Mais cette Grande Récession a marqué une ligne de fracture sur le plan idéologique. Une vision des choses plus résolument anticapitaliste est réapparue. La menace d’une nouvelle dépression économique similaire à celle des années 1930 a été combattue par la classe dirigeante par tous les moyens possible. Les banques ont été renflouées, aux frais de la collectivité. Les milliards dépensés pour les sauver ont conduit à une vague de mesures d’austérité budgétaire. Les capitaux du monde entier ont été mobilisés avec d’impressionnants plans de relance pour sauver le système. Pendant la pandémie, ces fonds ont encore augmenté. Cela a contribué à stabiliser la situation, “botter en touche” serait une meilleure expression, sur base d’une croissance économique historiquement faible et faussée, avec la fonte de l’épargne, tout particulièrement pour les jeunes générations.

Les mouvements révolutionnaires en Afrique du Nord et au Moyen-Orient ont eu un effet considérable à l’échelle mondiale au début des années 2010. Mais la combinaison de l’affaiblissement des organisations de classe avec des erreurs stratégiques héritées de la puissante tradition stalinienne sur celles-ci (la “révolution par étapes”), ces mouvements se sont heurtés à un mur. Des mouvements révolutionnaires spontanés ont balayé des dictatures, mais en laissant intacte la structure d’exploitation économique, ce qui a ouvert la voie au retour de la dictature sous des formes neuves en Égypte et en Tunisie. L’absence de partis démocratiques de masse des opprimé⸱es dotés d’un programme socialiste révolutionnaire a compliqué le processus de transformation de la société plus long, fait d’essais et d’erreurs, avec de puissantes luttes inspirantes, mais aussi des résultats amers et des défaites temporaires.

L’Ère du désordre : l’expérience de la lutte – combinée à l’action des socialistes révolutionnaires – prépare le renversement du capitalisme

De nouvelles organisations et figures de gauche ont été testées – et souvent rejetées – dans les années 2010 et 2020. En Grèce, Syriza a capitulé devant les institutions capitalistes. Aux États-Unis, Bernie Sanders a fini par se ranger derrière la direction du Parti démocrate. Au Royaume-Uni, Jeremy Corbyn a gaspillé de nombreuses occasions de restaurer le Parti travailliste comme une organisation reposant sur la classe travailleuse. Un des problèmes de ces nouvelles formations de gauche est qu’elles se concentrent principalement sur les succès électoraux et beaucoup moins sur l’organisation des luttes.

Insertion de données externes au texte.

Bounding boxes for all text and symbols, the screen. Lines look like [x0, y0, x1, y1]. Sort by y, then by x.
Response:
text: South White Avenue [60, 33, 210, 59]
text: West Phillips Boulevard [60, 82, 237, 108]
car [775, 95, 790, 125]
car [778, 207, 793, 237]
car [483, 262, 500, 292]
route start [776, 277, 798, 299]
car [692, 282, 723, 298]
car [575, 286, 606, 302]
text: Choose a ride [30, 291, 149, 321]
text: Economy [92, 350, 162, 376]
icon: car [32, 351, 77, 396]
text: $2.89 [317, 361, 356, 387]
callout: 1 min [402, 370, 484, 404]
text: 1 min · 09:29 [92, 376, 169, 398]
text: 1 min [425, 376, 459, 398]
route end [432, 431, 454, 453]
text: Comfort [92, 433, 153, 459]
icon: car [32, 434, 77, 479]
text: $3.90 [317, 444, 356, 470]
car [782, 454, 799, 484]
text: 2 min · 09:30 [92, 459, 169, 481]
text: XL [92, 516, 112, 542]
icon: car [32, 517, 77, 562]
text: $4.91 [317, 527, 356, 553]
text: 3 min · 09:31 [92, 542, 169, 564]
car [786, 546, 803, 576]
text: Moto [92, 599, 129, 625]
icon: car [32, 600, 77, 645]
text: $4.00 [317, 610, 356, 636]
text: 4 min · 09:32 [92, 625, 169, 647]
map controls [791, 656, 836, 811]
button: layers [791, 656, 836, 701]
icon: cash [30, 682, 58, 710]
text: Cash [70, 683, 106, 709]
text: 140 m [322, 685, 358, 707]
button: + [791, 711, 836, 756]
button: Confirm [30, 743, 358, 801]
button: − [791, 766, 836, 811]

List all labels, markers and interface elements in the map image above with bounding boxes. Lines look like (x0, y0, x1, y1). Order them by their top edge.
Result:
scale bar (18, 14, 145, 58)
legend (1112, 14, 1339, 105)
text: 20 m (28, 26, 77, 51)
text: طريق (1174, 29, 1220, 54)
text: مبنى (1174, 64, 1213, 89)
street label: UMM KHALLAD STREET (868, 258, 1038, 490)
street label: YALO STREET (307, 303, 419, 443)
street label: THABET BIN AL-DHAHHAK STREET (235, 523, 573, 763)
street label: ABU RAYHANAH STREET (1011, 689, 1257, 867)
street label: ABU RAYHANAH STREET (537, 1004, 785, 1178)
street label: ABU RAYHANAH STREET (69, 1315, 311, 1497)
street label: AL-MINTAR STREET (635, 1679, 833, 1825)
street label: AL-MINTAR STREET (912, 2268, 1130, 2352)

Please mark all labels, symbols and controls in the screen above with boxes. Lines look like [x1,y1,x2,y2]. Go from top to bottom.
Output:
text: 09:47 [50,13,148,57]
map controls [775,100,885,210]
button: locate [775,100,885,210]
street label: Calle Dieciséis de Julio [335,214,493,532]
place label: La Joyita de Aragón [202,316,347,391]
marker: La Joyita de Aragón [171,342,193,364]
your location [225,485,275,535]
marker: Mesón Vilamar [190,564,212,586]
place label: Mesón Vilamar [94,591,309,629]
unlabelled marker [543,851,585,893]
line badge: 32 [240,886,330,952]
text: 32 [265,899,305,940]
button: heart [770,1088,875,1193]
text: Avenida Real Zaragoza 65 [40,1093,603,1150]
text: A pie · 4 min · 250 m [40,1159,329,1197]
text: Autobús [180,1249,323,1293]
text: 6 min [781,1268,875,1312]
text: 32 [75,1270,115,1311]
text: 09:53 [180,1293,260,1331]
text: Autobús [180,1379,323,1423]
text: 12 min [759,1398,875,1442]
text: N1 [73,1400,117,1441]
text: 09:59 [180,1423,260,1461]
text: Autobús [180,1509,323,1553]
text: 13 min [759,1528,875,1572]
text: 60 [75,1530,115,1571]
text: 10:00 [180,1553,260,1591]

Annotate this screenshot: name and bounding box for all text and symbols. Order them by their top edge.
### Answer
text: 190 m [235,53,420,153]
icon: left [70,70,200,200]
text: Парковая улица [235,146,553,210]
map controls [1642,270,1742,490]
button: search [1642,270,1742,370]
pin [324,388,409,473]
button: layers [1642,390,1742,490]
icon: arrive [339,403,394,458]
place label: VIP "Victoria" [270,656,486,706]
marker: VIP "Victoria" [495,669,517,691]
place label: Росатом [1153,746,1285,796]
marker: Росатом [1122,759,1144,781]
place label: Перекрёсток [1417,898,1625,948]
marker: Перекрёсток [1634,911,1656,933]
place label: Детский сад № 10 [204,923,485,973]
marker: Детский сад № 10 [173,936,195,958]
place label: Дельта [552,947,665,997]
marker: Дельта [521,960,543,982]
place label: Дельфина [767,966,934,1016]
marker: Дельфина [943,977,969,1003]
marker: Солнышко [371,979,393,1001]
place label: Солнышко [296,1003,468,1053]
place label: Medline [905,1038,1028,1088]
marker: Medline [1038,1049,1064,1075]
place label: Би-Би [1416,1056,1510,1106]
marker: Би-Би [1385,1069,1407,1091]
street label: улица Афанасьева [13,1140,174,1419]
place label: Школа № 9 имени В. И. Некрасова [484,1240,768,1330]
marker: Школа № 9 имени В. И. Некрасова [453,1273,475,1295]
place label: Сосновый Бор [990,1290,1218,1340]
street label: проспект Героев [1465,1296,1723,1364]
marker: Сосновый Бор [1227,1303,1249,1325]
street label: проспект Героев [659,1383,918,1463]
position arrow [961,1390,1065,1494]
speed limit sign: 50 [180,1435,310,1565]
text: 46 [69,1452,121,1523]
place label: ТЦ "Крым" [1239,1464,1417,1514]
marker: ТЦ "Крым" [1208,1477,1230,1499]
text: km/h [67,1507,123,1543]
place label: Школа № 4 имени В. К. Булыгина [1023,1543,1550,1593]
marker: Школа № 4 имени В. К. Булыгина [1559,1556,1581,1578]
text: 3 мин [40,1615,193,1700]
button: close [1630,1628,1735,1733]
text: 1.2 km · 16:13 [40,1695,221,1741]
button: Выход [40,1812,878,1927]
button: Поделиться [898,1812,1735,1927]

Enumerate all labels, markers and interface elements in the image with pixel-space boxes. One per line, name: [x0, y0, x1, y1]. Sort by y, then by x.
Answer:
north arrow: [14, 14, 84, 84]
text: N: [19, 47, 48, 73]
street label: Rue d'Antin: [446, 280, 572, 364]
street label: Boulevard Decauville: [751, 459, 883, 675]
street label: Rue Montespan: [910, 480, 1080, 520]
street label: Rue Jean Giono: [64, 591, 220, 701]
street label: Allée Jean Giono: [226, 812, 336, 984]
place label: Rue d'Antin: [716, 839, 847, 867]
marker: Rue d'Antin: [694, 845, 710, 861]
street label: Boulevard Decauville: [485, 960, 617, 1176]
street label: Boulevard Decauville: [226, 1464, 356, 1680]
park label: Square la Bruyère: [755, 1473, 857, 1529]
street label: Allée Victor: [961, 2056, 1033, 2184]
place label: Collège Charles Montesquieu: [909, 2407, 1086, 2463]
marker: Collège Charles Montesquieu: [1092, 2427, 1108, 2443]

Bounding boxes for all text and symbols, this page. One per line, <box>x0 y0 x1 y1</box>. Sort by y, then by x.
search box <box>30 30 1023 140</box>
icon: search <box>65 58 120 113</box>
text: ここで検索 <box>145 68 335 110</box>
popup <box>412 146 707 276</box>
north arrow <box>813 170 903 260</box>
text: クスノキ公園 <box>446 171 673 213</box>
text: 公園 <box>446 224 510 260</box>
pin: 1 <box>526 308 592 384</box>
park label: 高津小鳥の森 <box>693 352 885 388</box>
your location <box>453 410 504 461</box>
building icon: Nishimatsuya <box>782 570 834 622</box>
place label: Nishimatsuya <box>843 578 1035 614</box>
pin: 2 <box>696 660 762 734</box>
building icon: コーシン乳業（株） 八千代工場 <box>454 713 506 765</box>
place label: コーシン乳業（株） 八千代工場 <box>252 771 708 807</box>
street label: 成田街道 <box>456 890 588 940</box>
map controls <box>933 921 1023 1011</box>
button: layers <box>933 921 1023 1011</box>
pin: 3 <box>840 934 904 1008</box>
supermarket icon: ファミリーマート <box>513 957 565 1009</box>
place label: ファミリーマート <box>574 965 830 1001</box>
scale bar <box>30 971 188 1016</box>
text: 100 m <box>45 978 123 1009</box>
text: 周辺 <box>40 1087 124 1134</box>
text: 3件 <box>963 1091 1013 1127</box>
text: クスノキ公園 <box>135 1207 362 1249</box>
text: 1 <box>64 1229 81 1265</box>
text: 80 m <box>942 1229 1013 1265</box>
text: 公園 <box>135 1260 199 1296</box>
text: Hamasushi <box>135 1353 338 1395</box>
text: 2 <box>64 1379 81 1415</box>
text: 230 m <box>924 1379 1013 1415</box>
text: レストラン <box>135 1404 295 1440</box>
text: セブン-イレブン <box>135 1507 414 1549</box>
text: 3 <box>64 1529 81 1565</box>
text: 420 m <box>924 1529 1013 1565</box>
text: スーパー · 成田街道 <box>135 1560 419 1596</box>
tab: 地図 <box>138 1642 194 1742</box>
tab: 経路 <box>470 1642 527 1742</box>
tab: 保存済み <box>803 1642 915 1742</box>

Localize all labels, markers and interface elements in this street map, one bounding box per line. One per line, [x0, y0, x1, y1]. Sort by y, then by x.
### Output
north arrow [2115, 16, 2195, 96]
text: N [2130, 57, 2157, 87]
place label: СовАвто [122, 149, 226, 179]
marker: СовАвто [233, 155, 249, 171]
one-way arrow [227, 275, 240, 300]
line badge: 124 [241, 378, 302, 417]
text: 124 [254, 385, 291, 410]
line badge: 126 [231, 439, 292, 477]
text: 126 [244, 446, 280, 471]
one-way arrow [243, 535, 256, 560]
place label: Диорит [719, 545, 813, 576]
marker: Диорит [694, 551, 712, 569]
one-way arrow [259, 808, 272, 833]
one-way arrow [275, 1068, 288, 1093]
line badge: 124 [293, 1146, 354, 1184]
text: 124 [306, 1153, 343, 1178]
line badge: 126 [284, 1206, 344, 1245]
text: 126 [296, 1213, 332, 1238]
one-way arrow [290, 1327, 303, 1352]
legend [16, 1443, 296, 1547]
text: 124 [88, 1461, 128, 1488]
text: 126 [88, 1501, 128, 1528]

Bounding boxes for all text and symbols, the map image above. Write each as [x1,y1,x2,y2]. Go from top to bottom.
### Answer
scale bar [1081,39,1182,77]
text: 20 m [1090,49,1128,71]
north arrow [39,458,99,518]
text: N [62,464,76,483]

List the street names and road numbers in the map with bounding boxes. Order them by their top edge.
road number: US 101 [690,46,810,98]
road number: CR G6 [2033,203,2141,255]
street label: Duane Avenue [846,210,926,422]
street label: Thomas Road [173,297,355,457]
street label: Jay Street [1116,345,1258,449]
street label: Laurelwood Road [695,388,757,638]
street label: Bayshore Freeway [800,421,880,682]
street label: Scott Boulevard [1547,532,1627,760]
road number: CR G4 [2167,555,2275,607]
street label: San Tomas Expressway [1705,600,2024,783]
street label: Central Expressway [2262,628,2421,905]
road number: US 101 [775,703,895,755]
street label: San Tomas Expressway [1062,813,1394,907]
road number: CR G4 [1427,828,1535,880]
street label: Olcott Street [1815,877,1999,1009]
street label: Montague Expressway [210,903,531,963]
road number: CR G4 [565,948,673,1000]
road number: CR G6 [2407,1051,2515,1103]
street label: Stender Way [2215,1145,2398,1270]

La nature extrême de la crise – du pouvoir d’achat à la géopolitique, de l’oppression nationale à l’environnement – amènera encore et encore les travailleur⸱euses et les jeunes à occuper les rues. Nous l’avons constaté avec les nouvelles luttes syndicales aux États-Unis (qui comporte quelques victoires importantes dans l’industrie automobile) et en Grande-Bretagne. Mais aussi dans la résistance de masse contre la réforme des retraites de Macron. Ces combats élargira la compréhension que des réponses politiques plus radicales sont nécessaires.

Ces dernières années, nous avons assisté à des mouvements révolutionnaires parfois impressionnants. Au Sri Lanka, au Soudan ou au Myanmar… les masses ont fait preuve d’une énorme volonté de changement. Il est frappant de constater que ces mouvements n’ont pas encore débouché sur des formes plus significatives d’organisation de classe. À travers de nouvelles luttes et en tirant les leçons de celles menées ailleurs, les travailleur⸱euses et les jeunes continueront inévitablement à chercher des réponses à l’absence de perspective au sein du capitalisme. Les crises successives plus rapides constituent la base matérielle d’une plus grande ouverture aux idées marxistes, combinée à une intervention active des marxistes dans les luttes.

L’intervention des forces qui défendent la transformation révolutionnaire sera nécessaire pour apprendre des nouveaux mouvements sociaux. Mais aussi pour renforcer ceux-ci par l’expérience marxiste cruciale concernant les formes d’auto-organisation et le type de revendications et de programmes qui peuvent entraîner une véritable rupture avec le capitalisme, vers le socialisme démocratique.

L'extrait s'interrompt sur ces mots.